Ines Lenze und Christoph Edeler, die als Doppelspitze die deutsche Delegation leiten, können das bestätigen. „Die Services funktionieren sehr gut, die Shuttles fahren pünktlich und sehr regelmäßig, das Essen in den Hotels und Wettkampfstätten ist hochwertig und ausreichend, deshalb sind alle sehr zufrieden“, sagt Ines Lenze. Zu Beginn der Wettkämpfe gab es an einigen Venues zwar Probleme mit der digitalen Zeitmessung, die nicht adäquat auf den Bildschirmen dargestellt werden konnte. „Das hat uns überrascht, weil unser Partner Atos als erfahren in Multisportevents gilt. Aber dass die ersten Tage nie ruckelfrei und manchmal nervenaufreibend sind, ist nicht überraschend, und wir haben die Probleme mittlerweile gemeinsam mit Atos in den Griff bekommen“, sagt Sina Diekmann.

Das Klischee von dauerfeiernden Student*innen, das angesichts gestraffter Studieninhalte sowieso immer seltener stimmt, wird dadurch bedient, dass die Veranstalter an den Wettkampforten Bochum, Duisburg, Essen, Hagen, Mülheim und Berlin als Außenstelle für Schwimmen, Wasserspringen und Volleyball sogenannte „Neighbourhoods“ eingerichtet haben; Orte, an denen sich die Teilnehmenden versammeln, treffen und – ganz wichtig – Pins tauschen können. „Außerdem ist in der Akkreditierung der öffentliche Nahverkehr in der gesamten Region enthalten, was von den Athlet*innen sehr gut angenommen wird. Viele fahren nach ihren Wettkämpfen zum Beispiel ins Bermudadreieck nach Bochum und machen dort gemeinsam Party. Dort kommen sie dann mit der Bevölkerung in Kontakt, und genau darum geht es bei einem Multisportevent dieser Ausrichtung ja auch“, sagt Sina Diekmann.

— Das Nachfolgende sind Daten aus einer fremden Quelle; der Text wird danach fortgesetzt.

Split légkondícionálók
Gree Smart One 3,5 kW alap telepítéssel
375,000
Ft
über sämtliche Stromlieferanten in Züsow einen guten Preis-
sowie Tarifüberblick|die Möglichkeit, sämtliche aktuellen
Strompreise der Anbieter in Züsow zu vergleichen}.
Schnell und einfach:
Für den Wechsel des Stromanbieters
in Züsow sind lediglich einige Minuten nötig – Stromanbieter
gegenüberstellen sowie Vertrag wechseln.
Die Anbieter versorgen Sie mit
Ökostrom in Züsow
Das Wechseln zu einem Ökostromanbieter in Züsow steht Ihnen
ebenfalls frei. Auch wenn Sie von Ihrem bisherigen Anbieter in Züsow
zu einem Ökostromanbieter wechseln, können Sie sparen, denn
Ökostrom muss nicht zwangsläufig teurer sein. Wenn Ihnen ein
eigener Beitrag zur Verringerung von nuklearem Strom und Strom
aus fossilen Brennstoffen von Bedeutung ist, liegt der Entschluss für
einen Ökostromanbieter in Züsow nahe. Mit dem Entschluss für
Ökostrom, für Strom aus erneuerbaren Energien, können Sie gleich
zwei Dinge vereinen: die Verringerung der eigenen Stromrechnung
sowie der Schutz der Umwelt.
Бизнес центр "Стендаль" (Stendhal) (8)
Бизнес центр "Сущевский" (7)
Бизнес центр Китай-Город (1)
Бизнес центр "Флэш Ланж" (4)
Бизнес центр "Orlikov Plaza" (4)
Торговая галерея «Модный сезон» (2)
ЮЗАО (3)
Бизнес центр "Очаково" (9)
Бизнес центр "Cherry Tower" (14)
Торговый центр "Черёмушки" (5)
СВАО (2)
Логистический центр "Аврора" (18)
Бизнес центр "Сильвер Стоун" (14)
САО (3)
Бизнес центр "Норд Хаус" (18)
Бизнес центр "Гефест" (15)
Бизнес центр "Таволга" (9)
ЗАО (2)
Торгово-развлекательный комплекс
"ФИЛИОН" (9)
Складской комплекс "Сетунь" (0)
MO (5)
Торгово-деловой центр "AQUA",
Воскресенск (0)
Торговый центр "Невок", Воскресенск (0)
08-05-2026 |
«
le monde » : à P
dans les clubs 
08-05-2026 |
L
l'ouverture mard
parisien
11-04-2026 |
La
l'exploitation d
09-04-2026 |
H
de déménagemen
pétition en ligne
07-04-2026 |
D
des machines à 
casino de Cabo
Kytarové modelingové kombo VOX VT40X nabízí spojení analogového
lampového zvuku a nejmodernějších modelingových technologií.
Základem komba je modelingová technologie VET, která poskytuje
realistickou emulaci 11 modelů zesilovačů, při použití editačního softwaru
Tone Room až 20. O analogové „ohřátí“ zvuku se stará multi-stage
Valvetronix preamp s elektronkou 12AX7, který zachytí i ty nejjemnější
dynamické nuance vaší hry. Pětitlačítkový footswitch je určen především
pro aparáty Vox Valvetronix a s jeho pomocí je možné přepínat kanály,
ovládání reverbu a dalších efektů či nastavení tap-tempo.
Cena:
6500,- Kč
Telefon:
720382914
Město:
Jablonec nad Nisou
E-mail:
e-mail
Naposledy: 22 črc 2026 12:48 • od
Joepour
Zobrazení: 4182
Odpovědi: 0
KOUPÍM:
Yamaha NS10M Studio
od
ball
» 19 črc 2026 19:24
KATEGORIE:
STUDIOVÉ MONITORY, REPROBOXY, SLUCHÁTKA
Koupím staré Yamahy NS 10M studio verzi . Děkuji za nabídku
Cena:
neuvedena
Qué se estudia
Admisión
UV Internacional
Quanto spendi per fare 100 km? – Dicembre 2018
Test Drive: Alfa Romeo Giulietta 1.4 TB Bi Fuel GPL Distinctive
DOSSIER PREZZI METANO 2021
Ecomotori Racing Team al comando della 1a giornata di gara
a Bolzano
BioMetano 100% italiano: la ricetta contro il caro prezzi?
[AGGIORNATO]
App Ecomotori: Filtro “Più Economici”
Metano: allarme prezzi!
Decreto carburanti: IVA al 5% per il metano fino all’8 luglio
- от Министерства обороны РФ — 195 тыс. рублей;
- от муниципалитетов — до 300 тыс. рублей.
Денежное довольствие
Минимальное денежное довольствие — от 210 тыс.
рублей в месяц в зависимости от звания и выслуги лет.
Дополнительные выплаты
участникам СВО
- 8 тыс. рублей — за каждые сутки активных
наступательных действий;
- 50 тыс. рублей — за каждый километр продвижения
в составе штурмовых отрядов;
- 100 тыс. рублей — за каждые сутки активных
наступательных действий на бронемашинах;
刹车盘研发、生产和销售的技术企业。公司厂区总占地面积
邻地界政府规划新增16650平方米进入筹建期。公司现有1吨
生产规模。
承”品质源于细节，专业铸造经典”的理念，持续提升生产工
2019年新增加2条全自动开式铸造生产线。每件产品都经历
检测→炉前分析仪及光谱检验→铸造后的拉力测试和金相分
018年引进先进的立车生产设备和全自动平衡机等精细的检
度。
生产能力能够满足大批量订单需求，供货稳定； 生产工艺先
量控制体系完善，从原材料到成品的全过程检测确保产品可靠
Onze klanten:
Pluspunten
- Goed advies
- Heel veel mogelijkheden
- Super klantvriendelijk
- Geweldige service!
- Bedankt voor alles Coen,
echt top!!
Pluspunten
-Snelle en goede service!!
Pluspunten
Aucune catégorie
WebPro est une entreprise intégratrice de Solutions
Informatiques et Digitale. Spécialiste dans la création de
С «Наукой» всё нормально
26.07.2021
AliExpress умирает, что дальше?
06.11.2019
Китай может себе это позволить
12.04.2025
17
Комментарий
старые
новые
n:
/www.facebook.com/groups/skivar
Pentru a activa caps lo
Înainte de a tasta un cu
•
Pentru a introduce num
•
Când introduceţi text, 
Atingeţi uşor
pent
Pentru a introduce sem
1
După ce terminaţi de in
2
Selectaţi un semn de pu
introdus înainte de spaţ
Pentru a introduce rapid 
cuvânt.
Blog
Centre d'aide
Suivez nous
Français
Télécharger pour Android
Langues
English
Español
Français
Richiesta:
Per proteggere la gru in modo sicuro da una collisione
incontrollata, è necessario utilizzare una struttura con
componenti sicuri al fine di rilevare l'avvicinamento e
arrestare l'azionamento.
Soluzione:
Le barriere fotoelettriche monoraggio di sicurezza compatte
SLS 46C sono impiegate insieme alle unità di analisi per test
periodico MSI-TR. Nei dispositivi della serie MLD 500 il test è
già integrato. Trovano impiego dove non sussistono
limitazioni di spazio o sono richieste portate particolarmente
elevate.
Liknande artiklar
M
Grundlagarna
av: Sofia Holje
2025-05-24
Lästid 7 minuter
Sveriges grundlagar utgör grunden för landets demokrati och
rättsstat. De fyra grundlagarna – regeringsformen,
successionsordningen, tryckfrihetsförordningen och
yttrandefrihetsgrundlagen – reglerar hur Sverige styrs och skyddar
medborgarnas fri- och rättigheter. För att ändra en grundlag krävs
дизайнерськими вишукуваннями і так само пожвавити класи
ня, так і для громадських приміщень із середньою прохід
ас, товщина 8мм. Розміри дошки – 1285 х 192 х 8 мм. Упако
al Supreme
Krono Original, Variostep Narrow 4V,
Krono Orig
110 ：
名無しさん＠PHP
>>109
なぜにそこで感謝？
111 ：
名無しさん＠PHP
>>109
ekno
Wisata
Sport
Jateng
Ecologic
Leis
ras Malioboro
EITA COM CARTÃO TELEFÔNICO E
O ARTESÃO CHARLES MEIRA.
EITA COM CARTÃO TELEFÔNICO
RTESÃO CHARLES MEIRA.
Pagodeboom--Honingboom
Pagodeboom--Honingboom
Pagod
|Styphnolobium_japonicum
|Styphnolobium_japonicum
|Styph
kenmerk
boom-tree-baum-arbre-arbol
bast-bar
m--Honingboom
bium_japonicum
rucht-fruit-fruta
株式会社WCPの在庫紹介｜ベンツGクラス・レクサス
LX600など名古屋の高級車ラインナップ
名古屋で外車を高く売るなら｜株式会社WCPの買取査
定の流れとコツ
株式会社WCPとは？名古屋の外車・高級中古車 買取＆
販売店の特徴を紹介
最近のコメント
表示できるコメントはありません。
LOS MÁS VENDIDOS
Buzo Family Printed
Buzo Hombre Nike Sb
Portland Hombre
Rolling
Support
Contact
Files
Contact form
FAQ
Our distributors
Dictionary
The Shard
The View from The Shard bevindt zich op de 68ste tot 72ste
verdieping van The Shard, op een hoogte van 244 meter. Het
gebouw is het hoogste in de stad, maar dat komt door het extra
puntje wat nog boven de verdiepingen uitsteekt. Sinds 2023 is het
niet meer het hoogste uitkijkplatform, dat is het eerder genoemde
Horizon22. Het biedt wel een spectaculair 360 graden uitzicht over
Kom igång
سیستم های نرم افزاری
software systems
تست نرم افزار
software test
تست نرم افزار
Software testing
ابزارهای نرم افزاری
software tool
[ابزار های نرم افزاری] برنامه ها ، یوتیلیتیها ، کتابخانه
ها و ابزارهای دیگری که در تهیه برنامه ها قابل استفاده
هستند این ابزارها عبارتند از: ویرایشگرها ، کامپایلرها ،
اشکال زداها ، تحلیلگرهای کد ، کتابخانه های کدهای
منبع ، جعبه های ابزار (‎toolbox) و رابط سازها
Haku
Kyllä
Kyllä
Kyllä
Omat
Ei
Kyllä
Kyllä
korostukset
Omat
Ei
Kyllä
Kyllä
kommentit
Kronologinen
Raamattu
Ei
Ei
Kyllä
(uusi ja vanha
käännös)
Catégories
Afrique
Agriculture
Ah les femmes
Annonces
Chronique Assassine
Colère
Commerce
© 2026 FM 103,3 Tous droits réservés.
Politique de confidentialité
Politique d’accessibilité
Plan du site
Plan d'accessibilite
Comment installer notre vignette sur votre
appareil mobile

Der Vergleich mit dem Olympiakonzept, mit dem Nordrhein-Westfalen zum 31. Mai offiziell in den nationalen Ausscheid mit Berlin, Hamburg und München eingestiegen ist, hinkt allein schon deshalb, weil die darin eingeplante wichtigste Gastgeberstadt Köln und die Landeshauptstadt Düsseldorf nicht Teil der WUG sind. Der Charme der Sportstätten, die die Region zur Verfügung stellen kann, wird aber auch in diesen Tagen sichtbar. Um diese Sichtbarkeit komprimiert Entscheider*innen aus verschiedenen Bereichen von Wirtschaft, Politik und Sport zu ermöglichen, haben die Veranstalter am Mittwoch zur Observer Tour geladen. Auf einer Bustour durch die Hauptaustragungsorte Duisburg, Bochum und Essen lassen sich Eindrücke gewinnen, die zumindest die Fantasie dafür anregen, wie Olympische Spiele mit doppelt so vielen Teilnehmenden und Sportarten - 18 sind es bei den WUG - in NRW funktionieren könnten.